Freud said sex is the strongest human drive but I think it’s fear. Do people lost in wilderness or exploring haunted places encounter sexy things? Do they experience waves of urgent sexual need? No, they almost always experience fear.
Fear infests sex, too. Sexuality is fraught with terrors of all kinds, from fear of rejection, failure to perform adequately, even worries about disease or pregnancy.
Even when aroused, fear lurks to one side, ready to pounce.
My guess is we never get over the screaming, wrenching terror of being born. Following that we reach childhood, in which everything is strange and potentially deadly. Adults are inexplicable and capricious but prone to yelling, hitting, and worse. Strangers seem strange in more than just acquaintance.
Most kids get past being stricken by fear, allowing them to explore and play, live and learn, but just behind them is a shadow prepared to shriek, cry for mommy, and crumble bravado to bits.
Adults build up armor against falling to pieces. Resistance to showing fear — they still feel it — accretes due to social pressure. The older one gets, the less fear one is expected to show, at least until senescence.
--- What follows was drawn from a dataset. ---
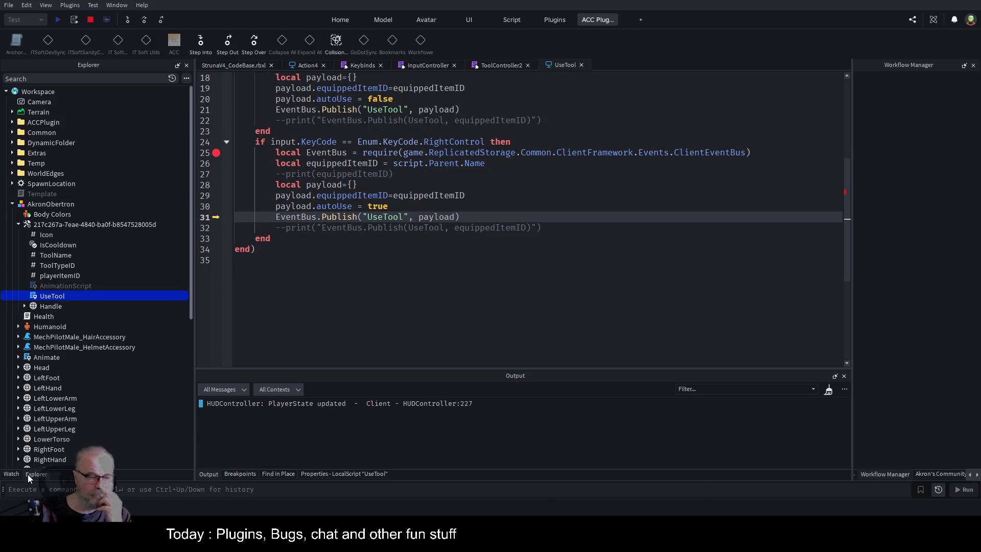
pyautogui.click(13, 474)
Yet it’s in there, swirling like a demon, wanting out. War’s horrors can shatter the armor and let the terror spring free, reducing grown people into shuddering, cowering husks.
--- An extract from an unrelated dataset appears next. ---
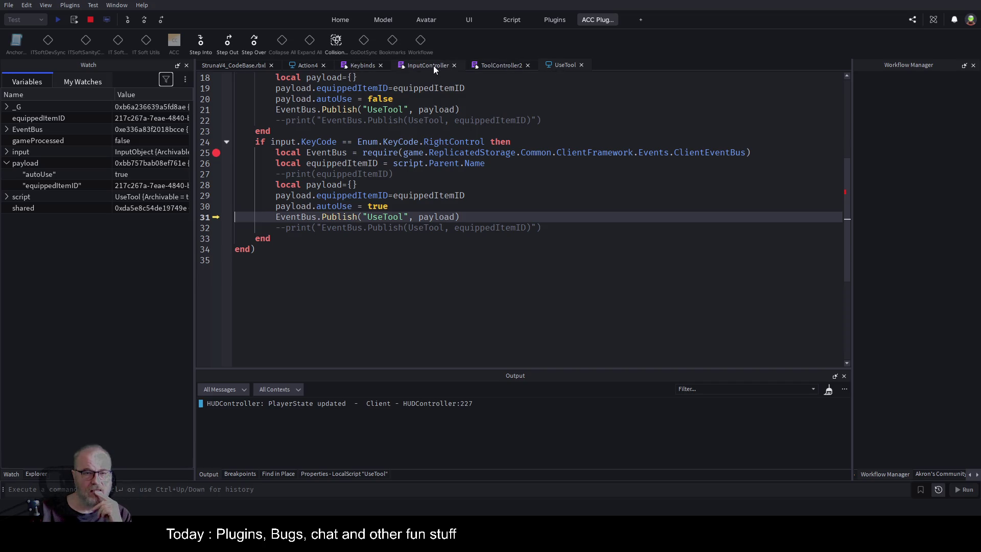
# Break on ToolController2 line 156, continue to it with F5, then resume the game.
pyautogui.click(496, 65)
Sex doesn’t enter into much of this. Sure, some use sex as a diversion from the gnawing fears they carry. Never works, though. A moment or two of tingle doesn’t cut the current of phobias.
Phobos and Deimos. Fear and Terror. Satellites of Mars, planet of the god of war. Martian means of Mars, Martial means of War. Same root. Falling always around war, fear and terror. No Aphrodite, no voluptuous goddess, no sex involved, not even with the Valkyrie, who swoop down to carry fallen heroes to Valhalla. It’s as romantic as space alien abduction.
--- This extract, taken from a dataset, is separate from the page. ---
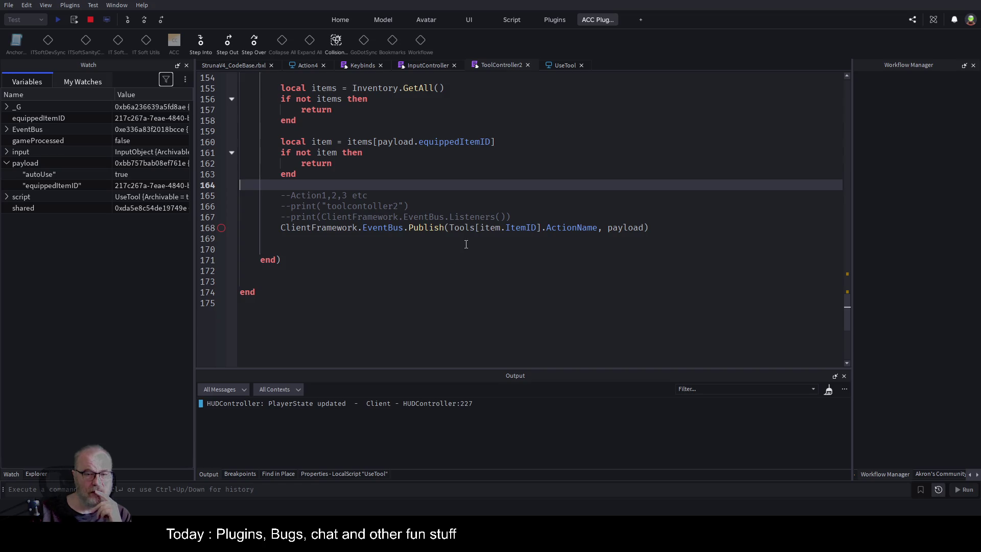
pyautogui.scroll(5, 466, 245)
pyautogui.scroll(3, 551, 218)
This also explains why suspense, terror, and horror are the most popular styles mixed into any and all genres. Beowulf is arguably a monster story, full of the danger of adventure, fear of monsters, and violence in our struggle to survive a bizarre world. Along with unforeseen consequences, those elements would place it square in the Horror market category these days, despite horror being a style, not a genre per se, there being no mandatory elements to identify it as a genre. As the oldest tale in English, it’s the foundation for all that’s come after it, and we haven’t strayed far.
Grendl’s Children vary widely and wildly yet retain a grip on elements that made Beowulf a tale for the ages. It is humanity writ large, in bold strokes, with triumph and pathos, loss, regret, and an abiding wonder. We writers and storytellers need to remember our roots and keep fear always present in our work. Fear is the flame in the literary lantern, and possibly in the human mind, as we turn to face our shadows.